彼女の下へと駆けつけたクロードは、その内臓をはみ出させた男の姿に、怯えて胃液を戻しかけてしまう。
「・・・クロード、早く」
「わ、分かってるって!・・・ここか?ここで合ってるよな?」
「・・・ん」
怪我人を運ぶのを手伝っていたイダの静かな注意に、クロードは慌てて両手を前へと差し伸べた。
しかしやはりその状態の男を直に見るのは怖いのか両目を瞑っている彼は、手探りで男の身体を探っている。
確認の言葉を投げるクロードに、短い返事を返したイダの声は肯定ではない。
彼女はクロードの両手を掴んでは、男の身体へと押し付けていた。
「ひぃ!?うぅ・・・なんか、ぬるぬるしてる」
「・・・早くする」
「もう、やってるから!・・・大丈夫か?内臓、はみ出したままじゃない?」
「・・・戻したから、大丈夫」
血と体液に塗れた男の身体に、クロードは思わず情けない悲鳴を上げてしまう。
彼はイダから促されるまでもなく、その癒しの力を発動させている。
イダとクロードの様子に、ここを任せても大丈夫だと判断したクラリッサは、次の怪我人を探しに駆け出していった。
「ふんっ!もうちょっと効率よく出来ないものかしら!私があの力を持っていれば、もっとうまく使ったのに!!」
「にゃーにゃー、にいやんも頑張ってるのにゃー。
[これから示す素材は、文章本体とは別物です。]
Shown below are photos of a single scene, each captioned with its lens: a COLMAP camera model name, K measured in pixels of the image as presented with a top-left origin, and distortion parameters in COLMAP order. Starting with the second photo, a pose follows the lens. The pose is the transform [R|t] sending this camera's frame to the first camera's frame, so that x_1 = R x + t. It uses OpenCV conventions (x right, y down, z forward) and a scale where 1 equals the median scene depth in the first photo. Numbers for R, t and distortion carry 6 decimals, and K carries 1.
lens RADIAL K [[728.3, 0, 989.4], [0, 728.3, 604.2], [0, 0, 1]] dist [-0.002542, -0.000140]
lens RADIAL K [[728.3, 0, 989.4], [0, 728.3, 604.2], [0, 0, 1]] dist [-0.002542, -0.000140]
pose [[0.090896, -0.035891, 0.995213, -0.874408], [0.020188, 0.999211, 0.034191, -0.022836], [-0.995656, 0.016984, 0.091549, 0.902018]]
エミリアも皆が助かってほんとは嬉しいにゃ?」
「誰も嬉しくないなんていってません!!ただ私はもっとうまく使うべきだと思うだけよ、あの力は・・・奇跡そのものなんだから」
「難しい話はティオには分からないにゃー、にゃははは」
少し離れた場所からクロード達の様子を眺めていたエミリアは、口惜しそうに唇を歪める。
彼女が体重を預けている段差の上に胡坐を掻いているティオフィラは、左右に身体を揺らしながらクロードの事を擁護していた。
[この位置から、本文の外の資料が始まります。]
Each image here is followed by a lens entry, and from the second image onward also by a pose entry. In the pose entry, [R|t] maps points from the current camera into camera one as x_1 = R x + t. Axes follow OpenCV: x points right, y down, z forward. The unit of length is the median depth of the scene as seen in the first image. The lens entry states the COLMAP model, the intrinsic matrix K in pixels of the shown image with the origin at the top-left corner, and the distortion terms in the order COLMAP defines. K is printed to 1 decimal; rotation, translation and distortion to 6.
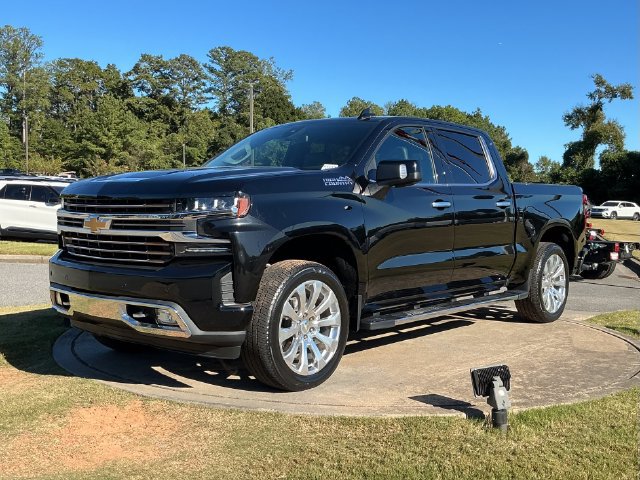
lens RADIAL K [[761.5, 0, 323.2], [0, 761.5, 238.8], [0, 0, 1]] dist [-0.008919, 0.000000]
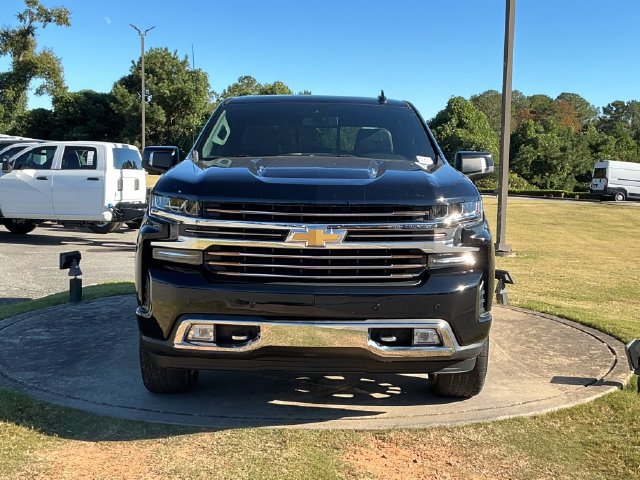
lens RADIAL K [[925.8, 0, 321.0], [0, 925.8, 242.2], [0, 0, 1]] dist [0.070989, 0.000000]
pose [[0.739690, -0.062780, 0.670013, -0.878210], [0.021825, 0.997353, 0.069358, -0.075066], [-0.672594, -0.036680, 0.739102, 0.234515]]
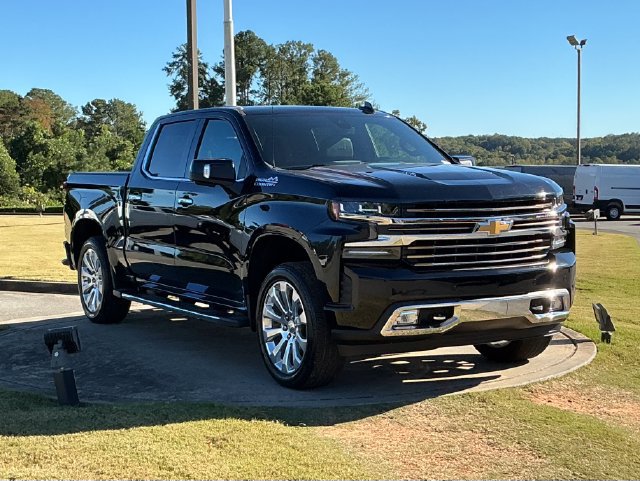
lens RADIAL K [[1170.9, 0, 319.4], [0, 1170.9, 246.9], [0, 0, 1]] dist [0.095166, 0.000000]
pose [[0.283474, -0.082756, 0.955403, -1.665337], [0.059901, 0.995852, 0.068487, -0.102304], [-0.957107, 0.037815, 0.287255, 0.709160]]
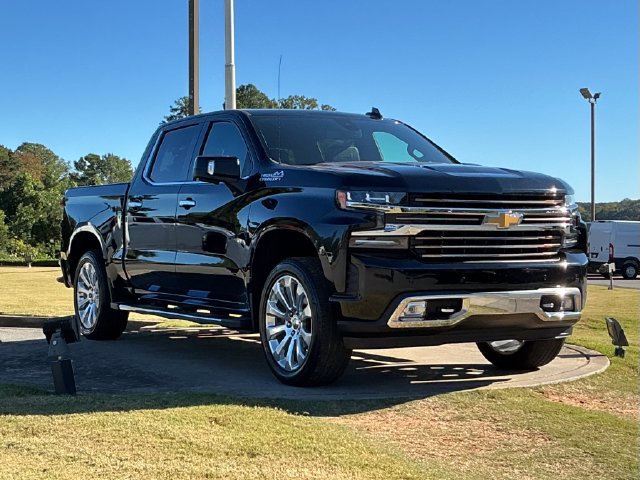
lens RADIAL K [[1234.6, 0, 322.4], [0, 1234.6, 234.1], [0, 0, 1]] dist [0.110981, 0.000000]
pose [[0.282820, -0.013435, 0.959079, -1.717028], [0.048842, 0.998806, -0.000411, -0.010756], [-0.957929, 0.046960, 0.283138, 0.704640]]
彼女の指摘に顔を赤らめて声を荒げたエミリアは、何も出来ない無力な自分こそを恥じているようだった。
「ティオちゃん、エミリアちゃん!あなた達も手伝って!!」
「はいはーい!ティオ頑張るにゃー!!」
「ちょっと!?・・・もう、仕方ないわね」
声を掛けてきたクラリッサに、ティオフィラは飛び跳ねるようにして駆けていく。
あっという間の出来事に、置いていかれたエミリアは渋々といった様子でそちらへと向かっていく、その頬はどこか緩んでいるようみえた。
「クロード様、次はこちらの方をお願いします。イダ、疲れてない?休憩してもいいのよ?」
「・・・まだ、頑張る」
クロードに新しい怪我人を運んできたクラリッサは、先ほどから働き詰めのイダの顔色を気遣うように覗き見る。
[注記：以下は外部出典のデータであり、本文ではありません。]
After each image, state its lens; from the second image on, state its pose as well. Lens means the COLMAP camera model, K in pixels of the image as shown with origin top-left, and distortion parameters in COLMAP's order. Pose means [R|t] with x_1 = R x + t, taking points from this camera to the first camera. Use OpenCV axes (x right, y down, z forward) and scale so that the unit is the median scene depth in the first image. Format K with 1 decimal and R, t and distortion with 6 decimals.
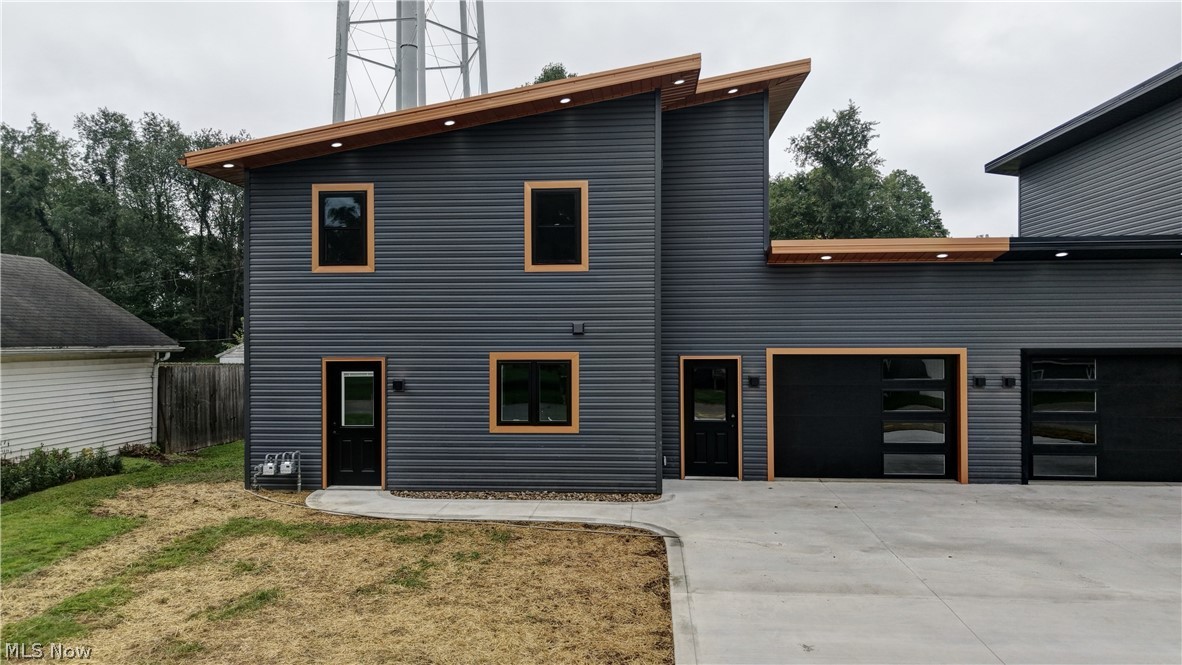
lens RADIAL K [[789.2, 0, 588.0], [0, 789.2, 334.5], [0, 0, 1]] dist [0.034500, -0.037478]
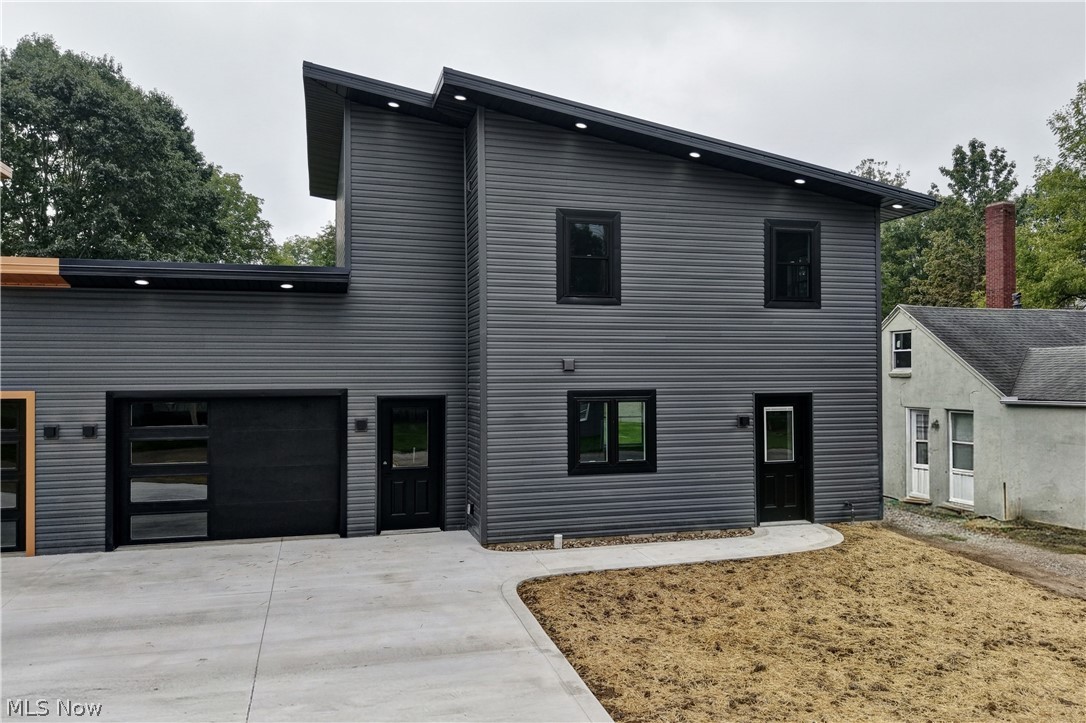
lens RADIAL K [[863.2, 0, 595.2], [0, 863.2, 362.4], [0, 0, 1]] dist [0.006948, -0.000068]
pose [[0.924387, 0.004344, 0.381430, 0.651398], [0.000338, 0.999925, -0.012208, -0.001871], [-0.381455, 0.011414, 0.924317, -0.053989]]
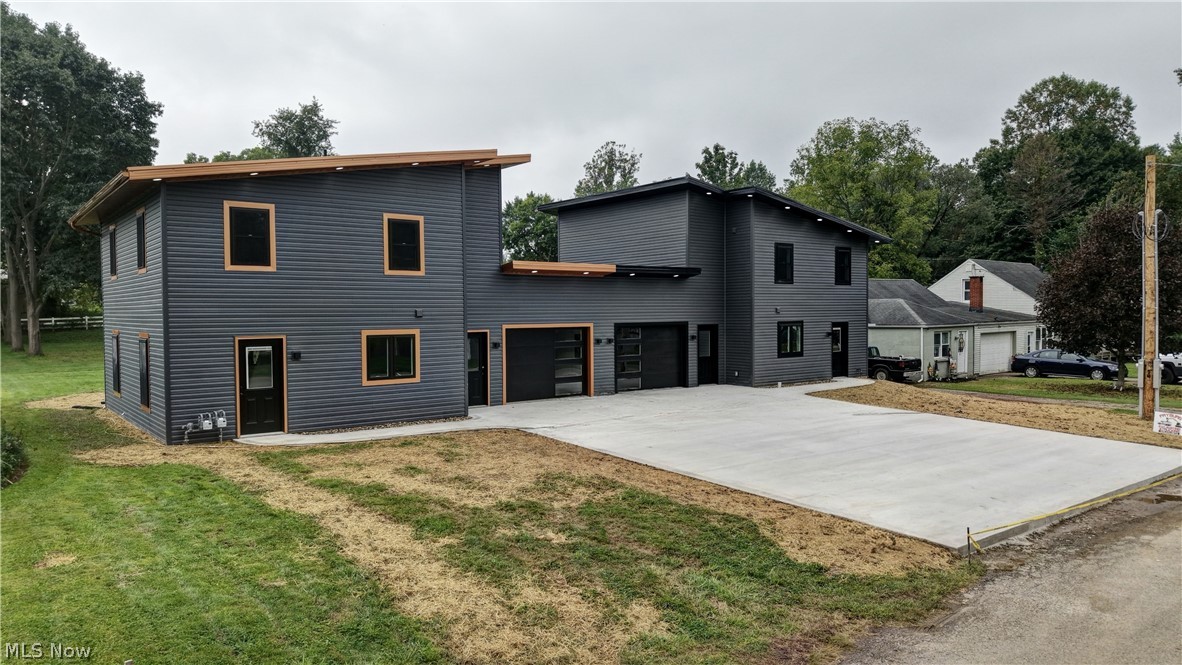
lens RADIAL K [[789.2, 0, 588.0], [0, 789.2, 334.5], [0, 0, 1]] dist [0.034500, -0.037478]
pose [[0.731303, -0.022765, 0.681673, -0.747494], [0.002191, 0.999516, 0.031030, -0.012212], [-0.682049, -0.021199, 0.730999, -0.311395]]
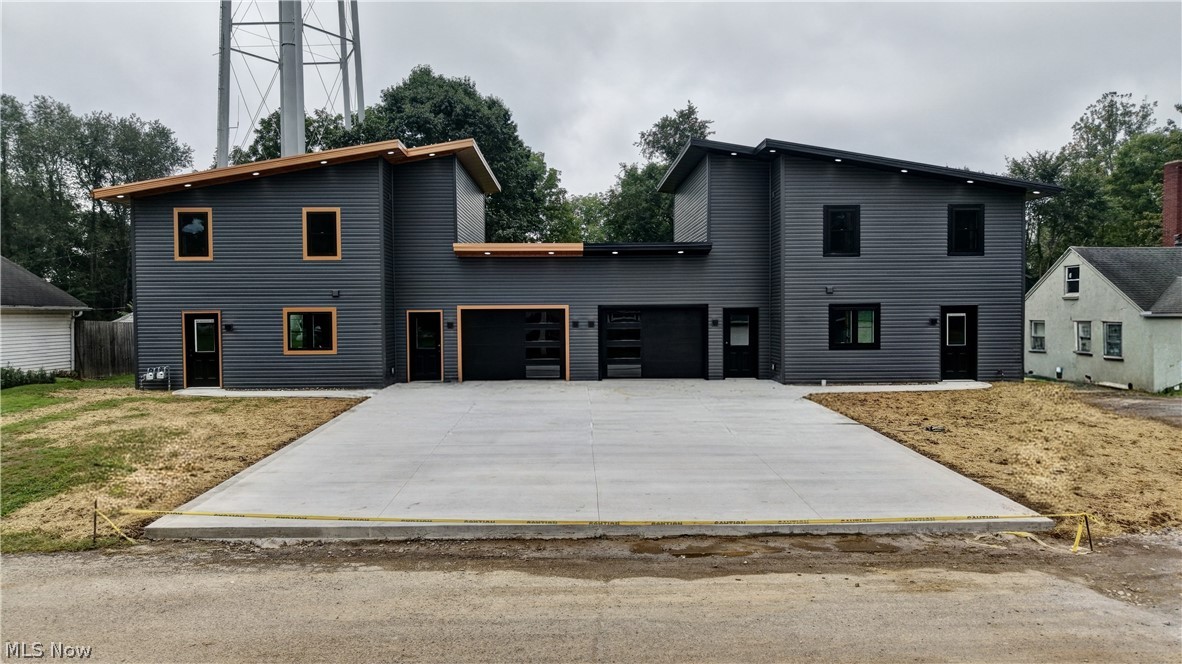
lens RADIAL K [[789.2, 0, 588.0], [0, 789.2, 334.0], [0, 0, 1]] dist [0.034500, -0.037478]
pose [[0.994647, -0.007491, 0.103064, 0.328588], [0.004156, 0.999462, 0.032541, 0.024591], [-0.103252, -0.031939, 0.994142, -0.724484]]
その表情には疲労の色が浮かんでいたが、少し考えたイダはその申し出を断っていた。
小さく拳を握って強がってみせる彼女に、クラリッサは心配そうに瞳を細めるが、最後には諦めて彼女の頭を撫でていた。
「あれ、俺は?」
「あんたはまだ働くのよ!ほら、さっさと手を当てて!」
「にいやーん、頑張れ頑張れー!!」
トゥルニエを癒してから働き詰めのクロードは、自分は休めないのかと疑問の声を上げるが、クラリッサは目を逸らす。
救いを求めてさらに視線を巡らせるクロードも、無理やり腕を掴まれて怪我人に当てられてしまえば、力を使うしかない。
エミリアに押さえられるクロードの姿に、ティオフィラは無責任な歓声を上げる、彼女は終始楽しそうな笑顔を振りまいていた。
「エミリアちゃん、ここはお願いね」
「わかったわ。ほらそっちはもういいから、こっちに・・・イダ、そこにお願い。ほらあんた早く動いて!」
「ひぃぃぃ~」
「にゃははは、エミリア楽しそうにゃ!ティオもやるにゃー!!」
「・・・ティオ、邪魔」
怪我人の治療とクロードの面倒をエミリアに託したクラリッサは、アンナの方へと駆けていく。
彼女に軽く頷いたエミリアは、柔らかい物腰でクロードを動かしていた彼女とは違い、厳しい態度で彼を働かせていく。
そんな状況にクロードが上げた悲鳴は、すぐにティオフィラの歓声に上書きされて、消えていった。